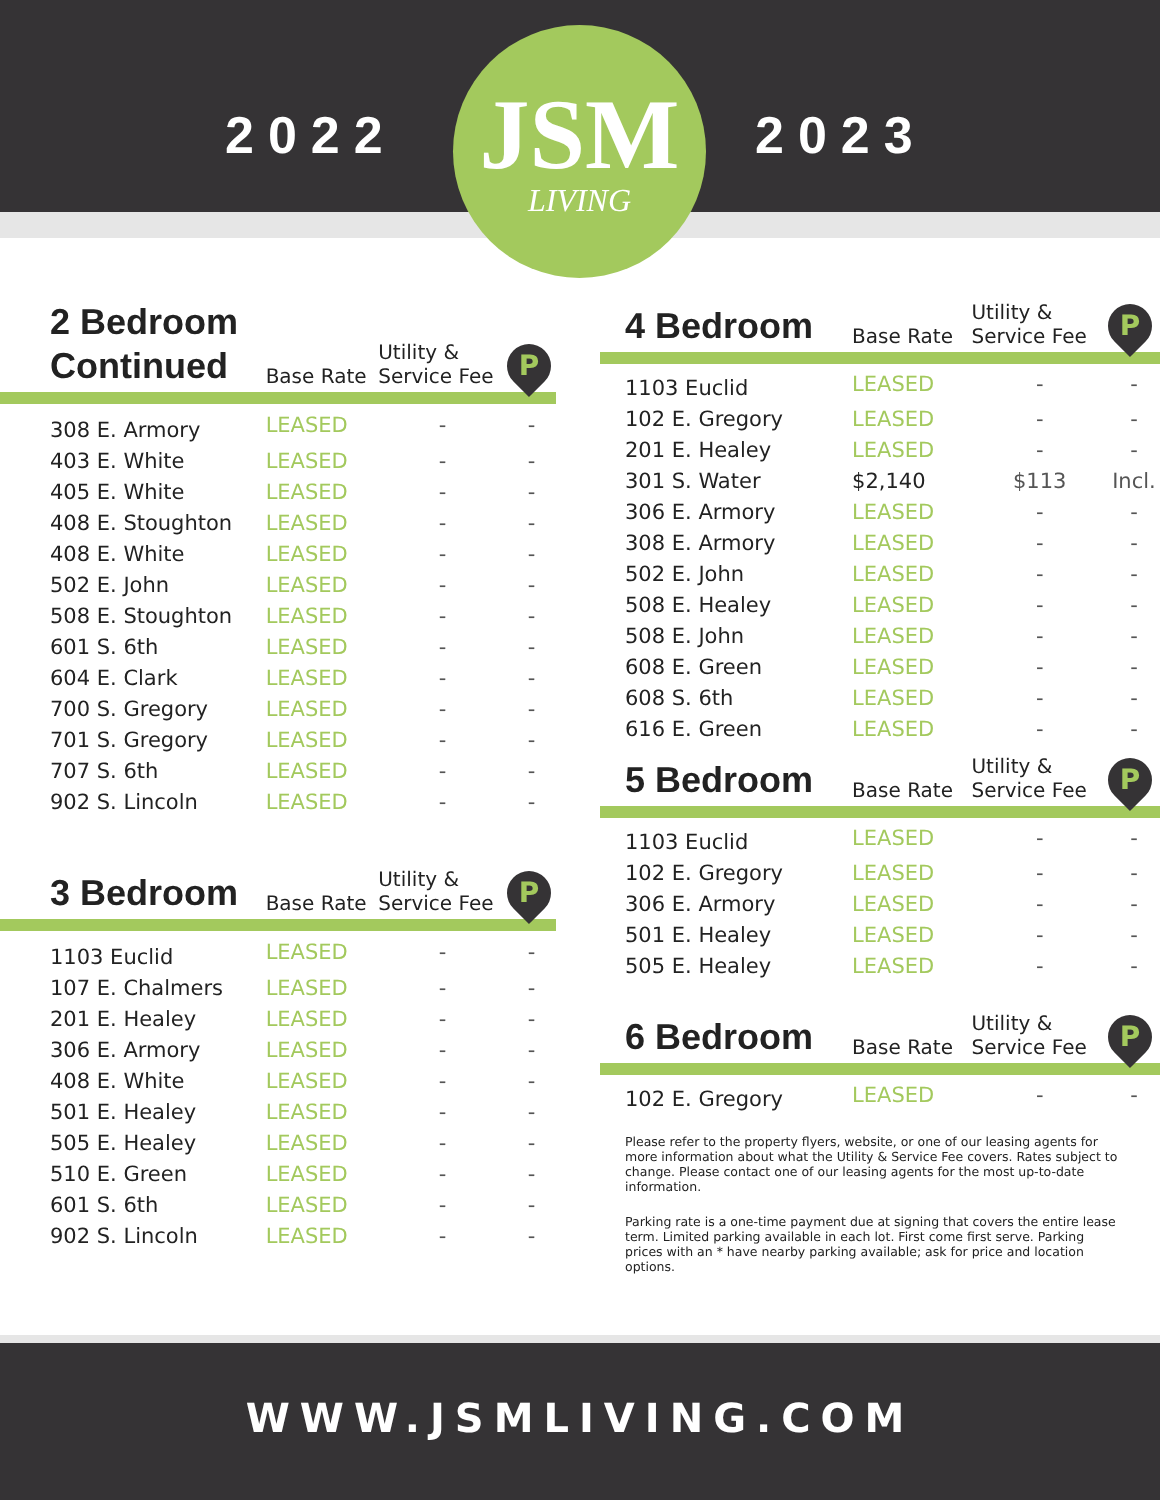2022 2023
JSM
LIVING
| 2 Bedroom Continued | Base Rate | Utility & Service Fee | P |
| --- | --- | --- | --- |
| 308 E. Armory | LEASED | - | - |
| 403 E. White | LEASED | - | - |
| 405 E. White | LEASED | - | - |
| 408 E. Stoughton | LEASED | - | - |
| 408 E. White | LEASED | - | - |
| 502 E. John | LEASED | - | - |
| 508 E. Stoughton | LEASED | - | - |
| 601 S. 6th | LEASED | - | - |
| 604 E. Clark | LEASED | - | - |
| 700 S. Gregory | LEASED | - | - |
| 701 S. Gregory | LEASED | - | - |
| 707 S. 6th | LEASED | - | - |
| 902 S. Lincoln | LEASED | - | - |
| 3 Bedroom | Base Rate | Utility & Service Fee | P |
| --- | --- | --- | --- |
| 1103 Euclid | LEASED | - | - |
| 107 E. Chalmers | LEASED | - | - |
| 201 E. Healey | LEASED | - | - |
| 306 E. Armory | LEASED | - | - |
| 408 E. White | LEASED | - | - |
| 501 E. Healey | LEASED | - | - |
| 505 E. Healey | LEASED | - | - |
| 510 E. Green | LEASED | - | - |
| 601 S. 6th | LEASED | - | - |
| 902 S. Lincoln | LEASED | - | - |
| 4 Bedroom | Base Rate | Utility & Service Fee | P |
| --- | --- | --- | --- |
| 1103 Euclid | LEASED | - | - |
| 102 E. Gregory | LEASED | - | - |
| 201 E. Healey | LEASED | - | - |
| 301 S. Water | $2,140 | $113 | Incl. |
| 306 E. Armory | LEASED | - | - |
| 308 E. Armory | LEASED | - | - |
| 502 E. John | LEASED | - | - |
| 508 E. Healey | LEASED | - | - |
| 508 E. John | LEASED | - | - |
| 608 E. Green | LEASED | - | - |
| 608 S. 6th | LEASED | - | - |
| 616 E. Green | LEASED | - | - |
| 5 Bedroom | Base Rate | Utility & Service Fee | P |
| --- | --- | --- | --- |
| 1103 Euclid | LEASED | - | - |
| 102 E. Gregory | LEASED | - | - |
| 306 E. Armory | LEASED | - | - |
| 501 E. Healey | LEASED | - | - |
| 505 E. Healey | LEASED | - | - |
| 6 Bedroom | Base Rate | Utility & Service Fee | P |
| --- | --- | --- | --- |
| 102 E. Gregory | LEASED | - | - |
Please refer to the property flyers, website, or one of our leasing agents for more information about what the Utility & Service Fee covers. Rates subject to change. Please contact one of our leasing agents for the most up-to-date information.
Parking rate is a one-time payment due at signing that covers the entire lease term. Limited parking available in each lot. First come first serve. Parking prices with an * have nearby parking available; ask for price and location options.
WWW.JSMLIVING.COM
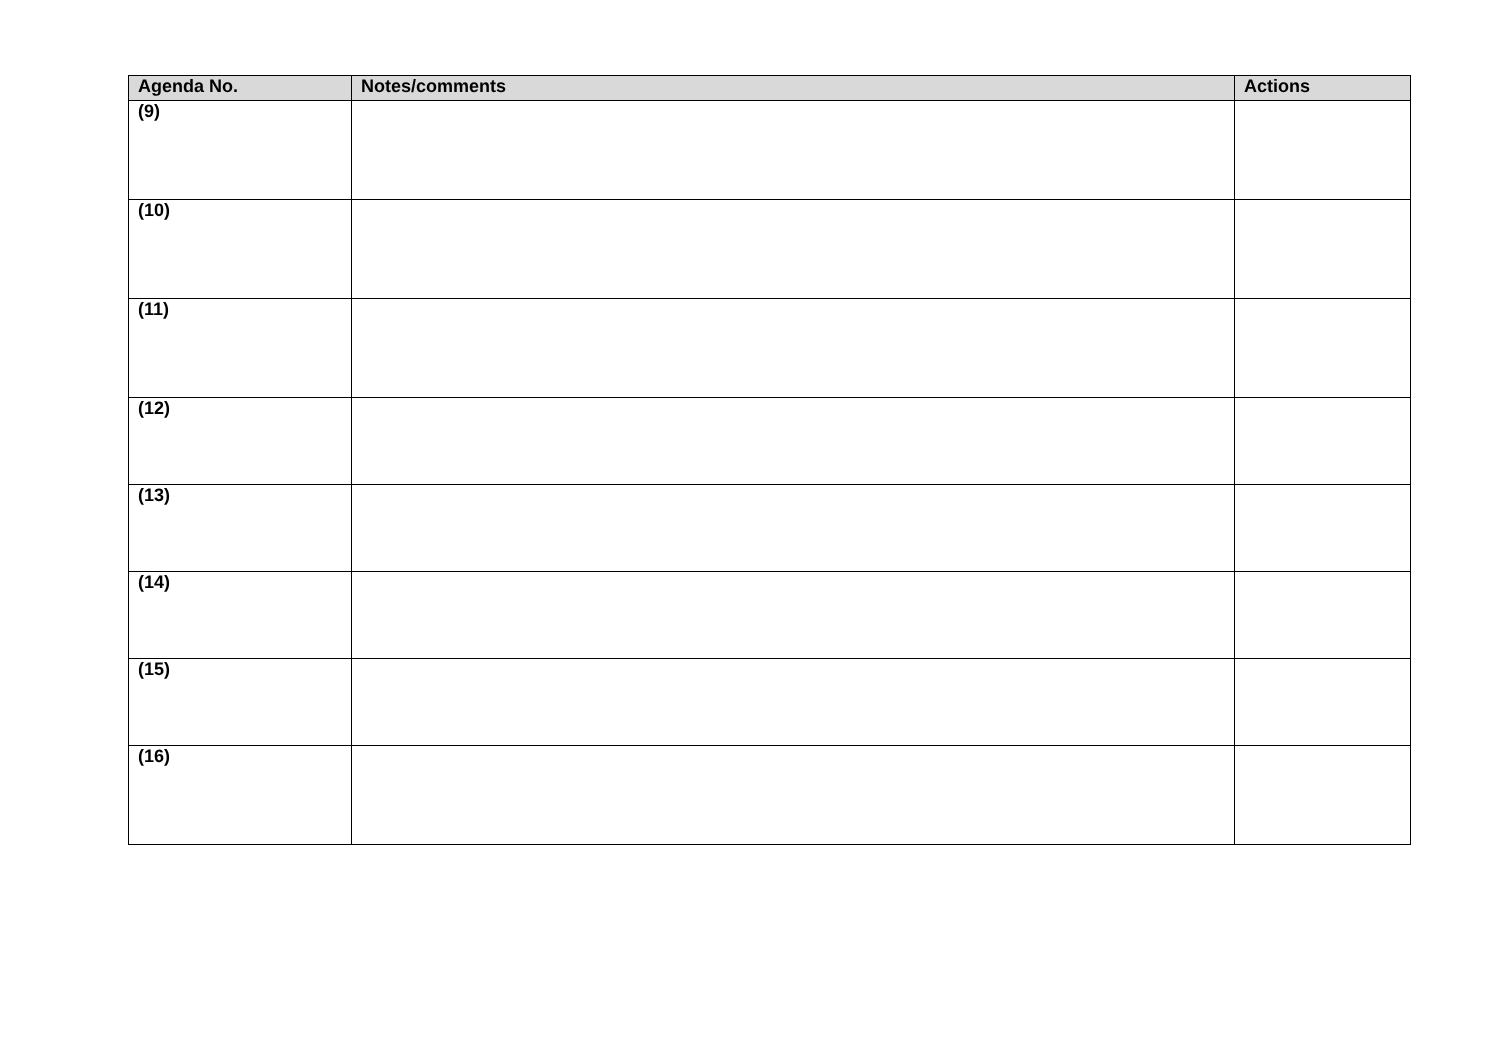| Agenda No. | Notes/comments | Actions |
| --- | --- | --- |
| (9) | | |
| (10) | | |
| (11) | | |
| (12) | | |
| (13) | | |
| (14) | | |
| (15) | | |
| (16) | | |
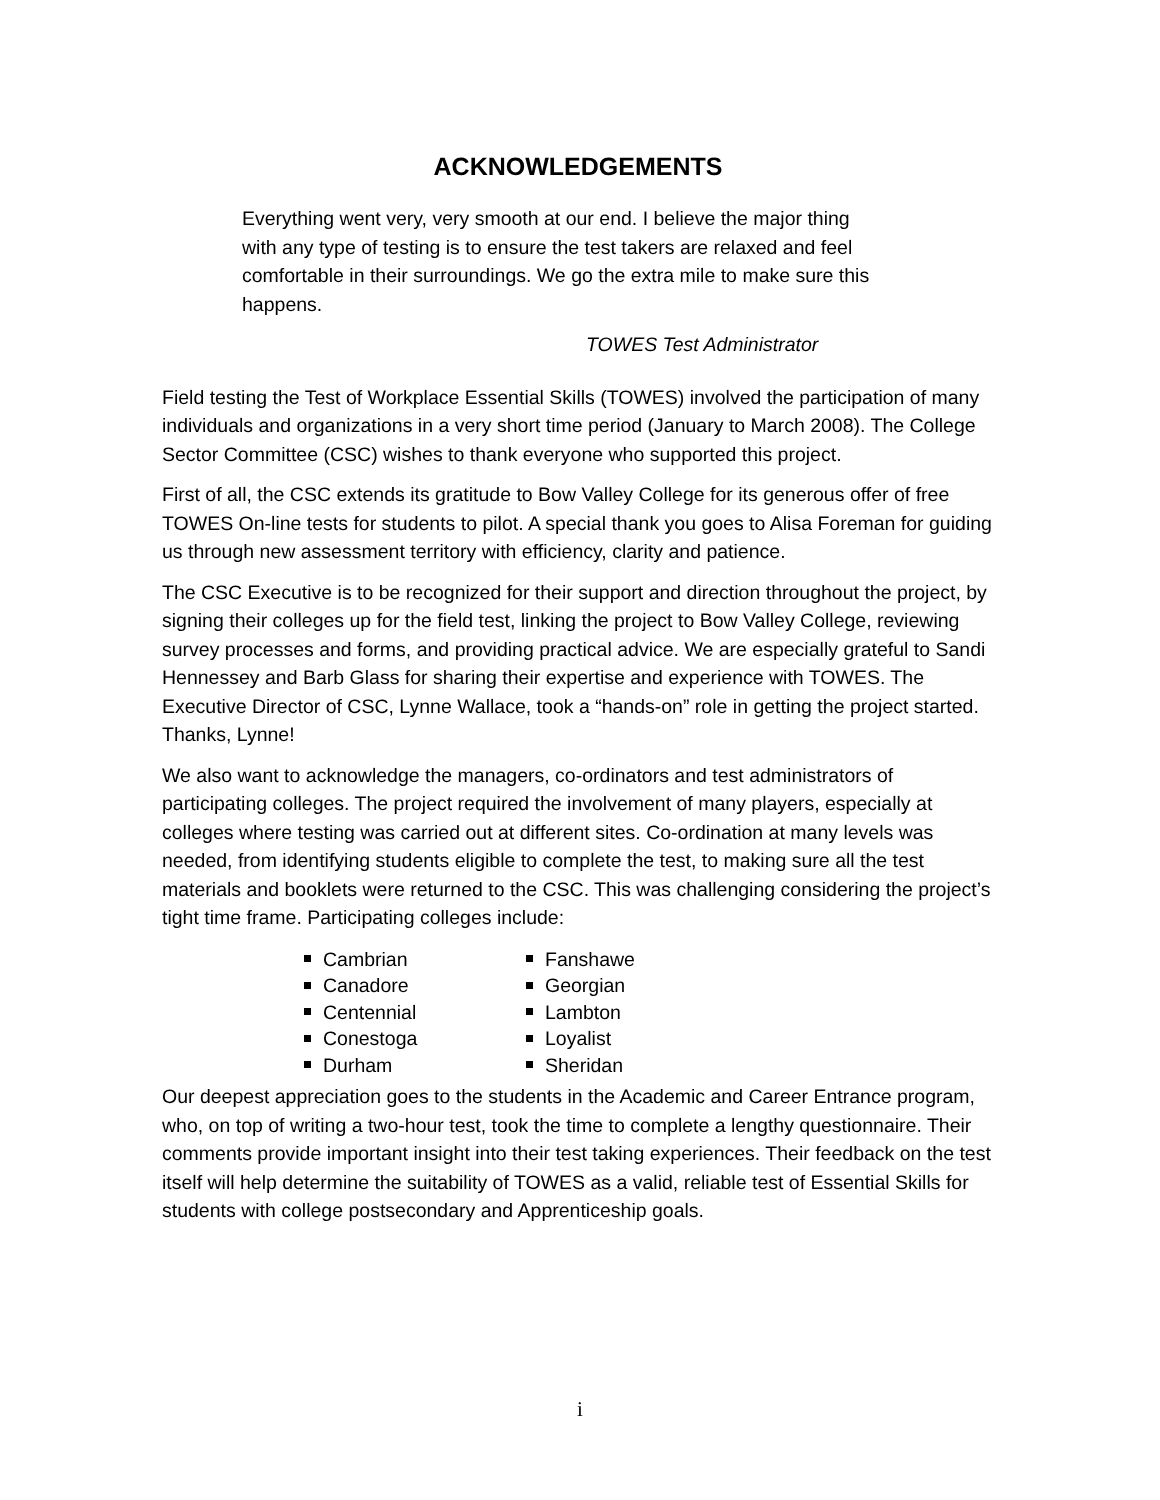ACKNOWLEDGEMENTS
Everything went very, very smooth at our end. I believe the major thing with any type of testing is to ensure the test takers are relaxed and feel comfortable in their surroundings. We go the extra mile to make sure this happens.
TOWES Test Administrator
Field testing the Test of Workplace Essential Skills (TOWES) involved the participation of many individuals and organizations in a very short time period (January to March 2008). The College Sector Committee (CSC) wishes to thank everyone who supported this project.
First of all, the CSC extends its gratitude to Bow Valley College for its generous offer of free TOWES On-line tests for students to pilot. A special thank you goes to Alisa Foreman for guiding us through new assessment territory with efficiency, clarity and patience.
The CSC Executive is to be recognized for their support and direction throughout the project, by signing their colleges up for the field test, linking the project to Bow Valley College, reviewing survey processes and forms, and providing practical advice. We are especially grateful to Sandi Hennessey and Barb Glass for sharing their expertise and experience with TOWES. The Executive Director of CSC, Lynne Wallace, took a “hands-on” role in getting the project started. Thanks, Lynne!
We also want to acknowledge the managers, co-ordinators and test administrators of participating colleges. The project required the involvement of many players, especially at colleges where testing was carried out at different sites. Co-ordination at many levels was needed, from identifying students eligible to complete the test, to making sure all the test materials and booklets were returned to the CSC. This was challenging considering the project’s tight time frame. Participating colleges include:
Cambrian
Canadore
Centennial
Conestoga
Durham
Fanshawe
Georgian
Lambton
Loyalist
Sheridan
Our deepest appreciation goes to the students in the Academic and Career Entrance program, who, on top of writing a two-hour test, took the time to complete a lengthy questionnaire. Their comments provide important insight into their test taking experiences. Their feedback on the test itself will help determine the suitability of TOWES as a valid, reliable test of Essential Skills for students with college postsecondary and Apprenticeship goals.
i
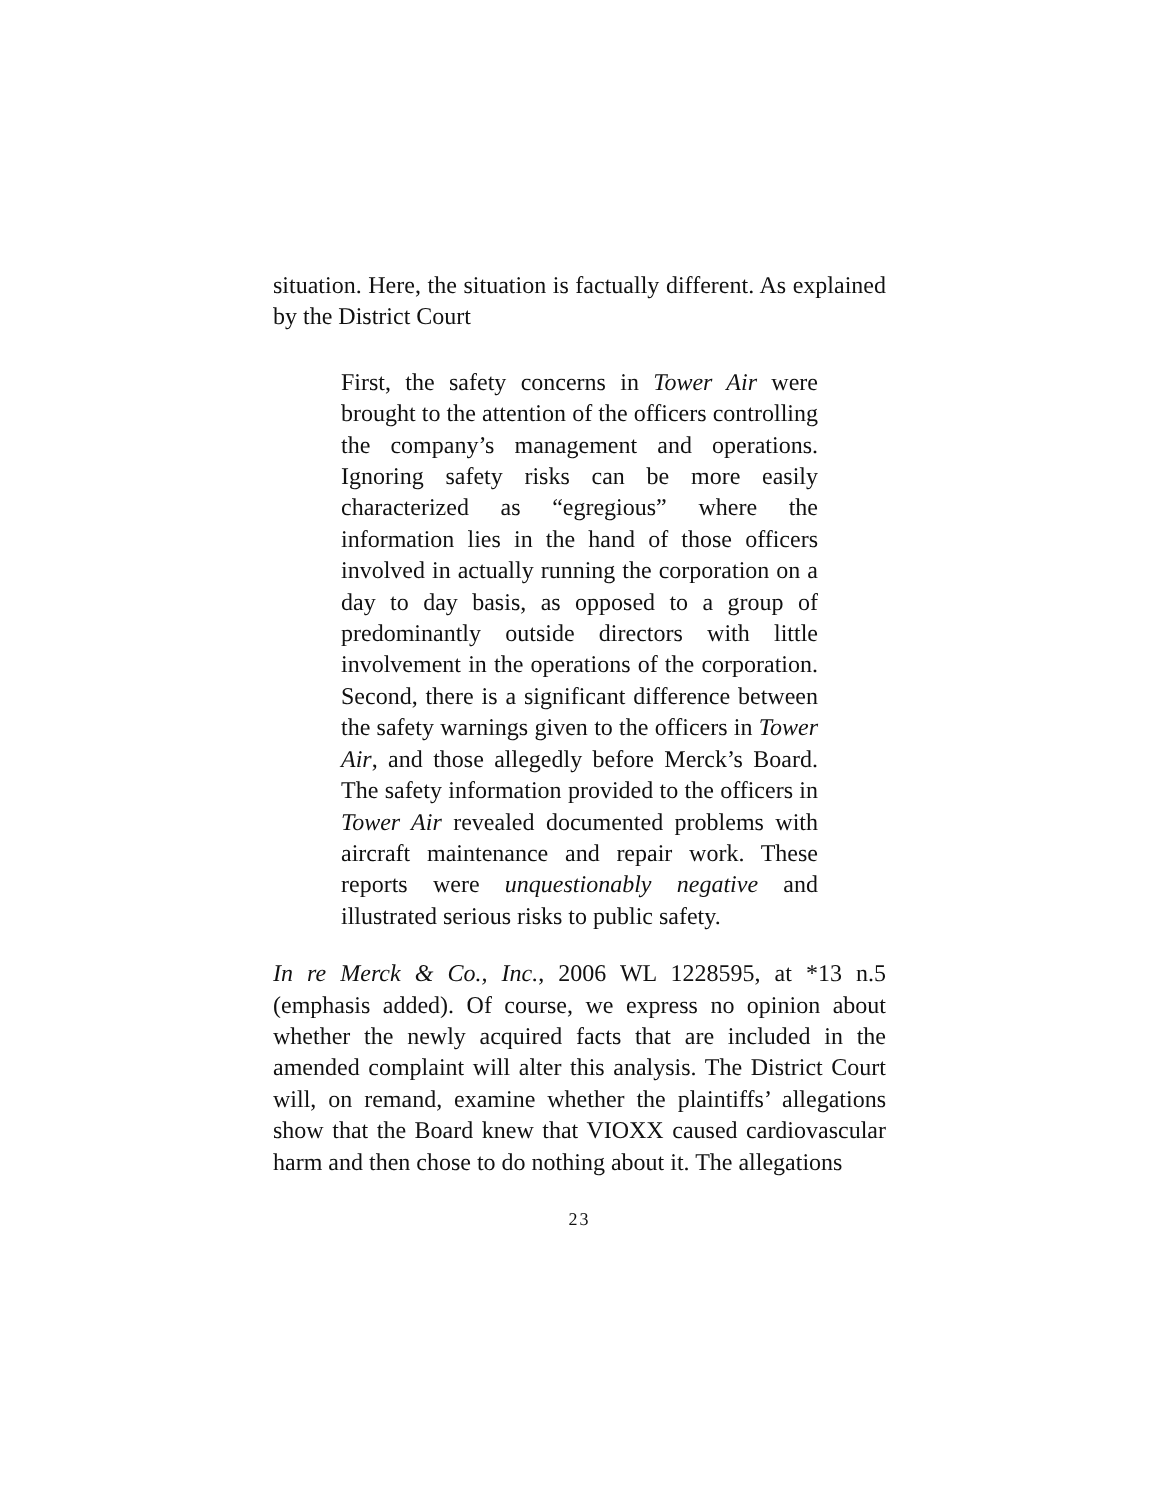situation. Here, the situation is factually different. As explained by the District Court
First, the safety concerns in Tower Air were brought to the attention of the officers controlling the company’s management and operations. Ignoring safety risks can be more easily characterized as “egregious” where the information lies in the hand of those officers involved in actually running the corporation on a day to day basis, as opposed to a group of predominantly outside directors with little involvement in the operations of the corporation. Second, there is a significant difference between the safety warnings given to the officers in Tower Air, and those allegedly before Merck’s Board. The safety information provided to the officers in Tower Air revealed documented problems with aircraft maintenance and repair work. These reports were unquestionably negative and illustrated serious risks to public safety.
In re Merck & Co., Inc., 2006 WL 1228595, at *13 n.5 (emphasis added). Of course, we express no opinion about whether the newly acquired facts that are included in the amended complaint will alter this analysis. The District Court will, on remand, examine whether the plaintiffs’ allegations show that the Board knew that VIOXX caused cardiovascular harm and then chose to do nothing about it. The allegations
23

● ● ●

▶ _Work request_
Each entry is to be written out again word for word, and any pictures are to be omitted.

▶ _Solution below_
2022 2023
JSM
LIVING
| 2 Bedroom Continued | Base Rate | Utility & Service Fee | P |
| --- | --- | --- | --- |
| 308 E. Armory | LEASED | - | - |
| 403 E. White | LEASED | - | - |
| 405 E. White | LEASED | - | - |
| 408 E. Stoughton | LEASED | - | - |
| 408 E. White | LEASED | - | - |
| 502 E. John | LEASED | - | - |
| 508 E. Stoughton | LEASED | - | - |
| 601 S. 6th | LEASED | - | - |
| 604 E. Clark | LEASED | - | - |
| 700 S. Gregory | LEASED | - | - |
| 701 S. Gregory | LEASED | - | - |
| 707 S. 6th | LEASED | - | - |
| 902 S. Lincoln | LEASED | - | - |
| 3 Bedroom | Base Rate | Utility & Service Fee | P |
| --- | --- | --- | --- |
| 1103 Euclid | LEASED | - | - |
| 107 E. Chalmers | LEASED | - | - |
| 201 E. Healey | LEASED | - | - |
| 306 E. Armory | LEASED | - | - |
| 408 E. White | LEASED | - | - |
| 501 E. Healey | LEASED | - | - |
| 505 E. Healey | LEASED | - | - |
| 510 E. Green | LEASED | - | - |
| 601 S. 6th | LEASED | - | - |
| 902 S. Lincoln | LEASED | - | - |
| 4 Bedroom | Base Rate | Utility & Service Fee | P |
| --- | --- | --- | --- |
| 1103 Euclid | LEASED | - | - |
| 102 E. Gregory | LEASED | - | - |
| 201 E. Healey | LEASED | - | - |
| 301 S. Water | $2,140 | $113 | Incl. |
| 306 E. Armory | LEASED | - | - |
| 308 E. Armory | LEASED | - | - |
| 502 E. John | LEASED | - | - |
| 508 E. Healey | LEASED | - | - |
| 508 E. John | LEASED | - | - |
| 608 E. Green | LEASED | - | - |
| 608 S. 6th | LEASED | - | - |
| 616 E. Green | LEASED | - | - |
| 5 Bedroom | Base Rate | Utility & Service Fee | P |
| --- | --- | --- | --- |
| 1103 Euclid | LEASED | - | - |
| 102 E. Gregory | LEASED | - | - |
| 306 E. Armory | LEASED | - | - |
| 501 E. Healey | LEASED | - | - |
| 505 E. Healey | LEASED | - | - |
| 6 Bedroom | Base Rate | Utility & Service Fee | P |
| --- | --- | --- | --- |
| 102 E. Gregory | LEASED | - | - |
Please refer to the property flyers, website, or one of our leasing agents for more information about what the Utility & Service Fee covers. Rates subject to change. Please contact one of our leasing agents for the most up-to-date information.
Parking rate is a one-time payment due at signing that covers the entire lease term. Limited parking available in each lot. First come first serve. Parking prices with an * have nearby parking available; ask for price and location options.
WWW.JSMLIVING.COM
| Agenda No. | Notes/comments | Actions |
| --- | --- | --- |
| (9) | | |
| (10) | | |
| (11) | | |
| (12) | | |
| (13) | | |
| (14) | | |
| (15) | | |
| (16) | | |
ACKNOWLEDGEMENTS
Everything went very, very smooth at our end. I believe the major thing with any type of testing is to ensure the test takers are relaxed and feel comfortable in their surroundings. We go the extra mile to make sure this happens.
TOWES Test Administrator
Field testing the Test of Workplace Essential Skills (TOWES) involved the participation of many individuals and organizations in a very short time period (January to March 2008). The College Sector Committee (CSC) wishes to thank everyone who supported this project.
First of all, the CSC extends its gratitude to Bow Valley College for its generous offer of free TOWES On-line tests for students to pilot. A special thank you goes to Alisa Foreman for guiding us through new assessment territory with efficiency, clarity and patience.
The CSC Executive is to be recognized for their support and direction throughout the project, by signing their colleges up for the field test, linking the project to Bow Valley College, reviewing survey processes and forms, and providing practical advice. We are especially grateful to Sandi Hennessey and Barb Glass for sharing their expertise and experience with TOWES. The Executive Director of CSC, Lynne Wallace, took a “hands-on” role in getting the project started. Thanks, Lynne!
We also want to acknowledge the managers, co-ordinators and test administrators of participating colleges. The project required the involvement of many players, especially at colleges where testing was carried out at different sites. Co-ordination at many levels was needed, from identifying students eligible to complete the test, to making sure all the test materials and booklets were returned to the CSC. This was challenging considering the project’s tight time frame. Participating colleges include:
Cambrian
Canadore
Centennial
Conestoga
Durham
Fanshawe
Georgian
Lambton
Loyalist
Sheridan
Our deepest appreciation goes to the students in the Academic and Career Entrance program, who, on top of writing a two-hour test, took the time to complete a lengthy questionnaire. Their comments provide important insight into their test taking experiences. Their feedback on the test itself will help determine the suitability of TOWES as a valid, reliable test of Essential Skills for students with college postsecondary and Apprenticeship goals.
i
situation. Here, the situation is factually different. As explained by the District Court
First, the safety concerns in Tower Air were brought to the attention of the officers controlling the company’s management and operations. Ignoring safety risks can be more easily characterized as “egregious” where the information lies in the hand of those officers involved in actually running the corporation on a day to day basis, as opposed to a group of predominantly outside directors with little involvement in the operations of the corporation. Second, there is a significant difference between the safety warnings given to the officers in Tower Air, and those allegedly before Merck’s Board. The safety information provided to the officers in Tower Air revealed documented problems with aircraft maintenance and repair work. These reports were unquestionably negative and illustrated serious risks to public safety.
In re Merck & Co., Inc., 2006 WL 1228595, at *13 n.5 (emphasis added). Of course, we express no opinion about whether the newly acquired facts that are included in the amended complaint will alter this analysis. The District Court will, on remand, examine whether the plaintiffs’ allegations show that the Board knew that VIOXX caused cardiovascular harm and then chose to do nothing about it. The allegations
23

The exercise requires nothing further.